■ What you are asked to do
Your answer should be the lines of the data below that contain "staging".

■ Provided information
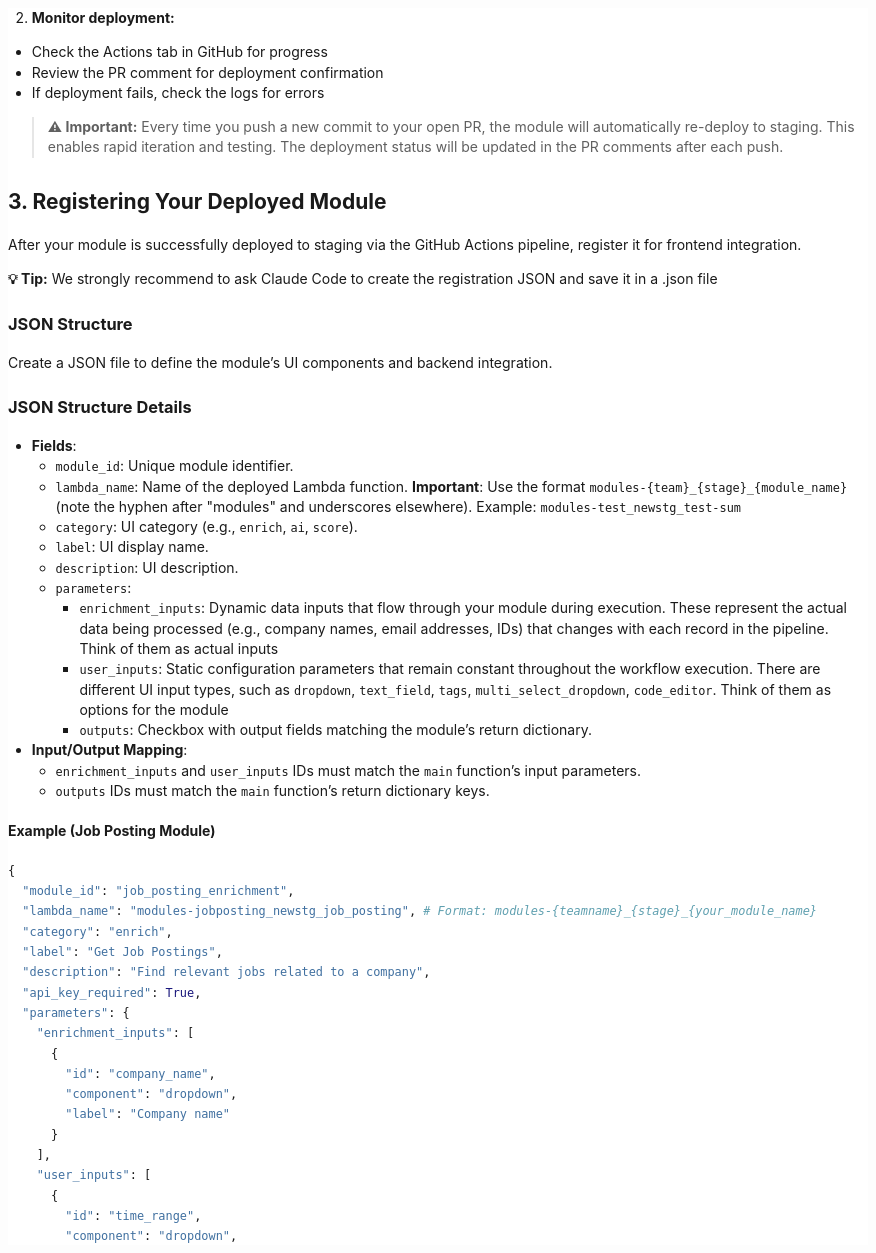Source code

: 2. **Monitor deployment:**
  - Check the Actions tab in GitHub for progress
  - Review the PR comment for deployment confirmation
  - If deployment fails, check the logs for errors

> **⚠️ Important:** Every time you push a new commit to your open PR, the module will automatically re-deploy to staging. This enables rapid iteration and testing. The deployment status will be updated in the PR comments after each push.

## 3. Registering Your Deployed Module

After your module is successfully deployed to staging via the GitHub Actions pipeline, register it for frontend integration.

**💡 Tip:** We strongly recommend to ask Claude Code to create the registration JSON and save it in a .json file

### JSON Structure

Create a JSON file to define the module’s UI components and backend integration.

### JSON Structure Details

- **Fields**:
  - `module_id`: Unique module identifier.
  - `lambda_name`: Name of the deployed Lambda function. **Important**: Use the format `modules-{team}_{stage}_{module_name}` (note the hyphen after "modules" and underscores elsewhere). Example: `modules-test_newstg_test-sum`
  - `category`: UI category (e.g., `enrich`, `ai`, `score`).
  - `label`: UI display name.
  - `description`: UI description.
  - `parameters`:
    - `enrichment_inputs`: Dynamic data inputs that flow through your module during execution. These represent the actual data being processed (e.g., company names, email addresses, IDs) that changes with each record in the pipeline. Think of them as actual inputs
    - `user_inputs`: Static configuration parameters that remain constant throughout the workflow execution. There are different UI input types, such as `dropdown`, `text_field`, `tags`, `multi_select_dropdown`, `code_editor`. Think of them as options for the module
    - `outputs`: Checkbox with output fields matching the module’s return dictionary.
- **Input/Output Mapping**:
  - `enrichment_inputs` and `user_inputs` IDs must match the `main` function’s input parameters.
  - `outputs` IDs must match the `main` function’s return dictionary keys.

#### Example (Job Posting Module)
```python
{
  "module_id": "job_posting_enrichment",
  "lambda_name": "modules-jobposting_newstg_job_posting", # Format: modules-{teamname}_{stage}_{your_module_name}
  "category": "enrich",
  "label": "Get Job Postings",
  "description": "Find relevant jobs related to a company",
  "api_key_required": True,
  "parameters": {
    "enrichment_inputs": [
      {
        "id": "company_name",
        "component": "dropdown",
        "label": "Company name"
      }
    ],
    "user_inputs": [
      {
        "id": "time_range",
        "component": "dropdown",
```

■ Reply
> **⚠️ Important:** Every time you push a new commit to your open PR, the module will automatically re-deploy to staging. This enables rapid iteration and testing. The deployment status will be updated in the PR comments after each push.
After your module is successfully deployed to staging via the GitHub Actions pipeline, register it for frontend integration.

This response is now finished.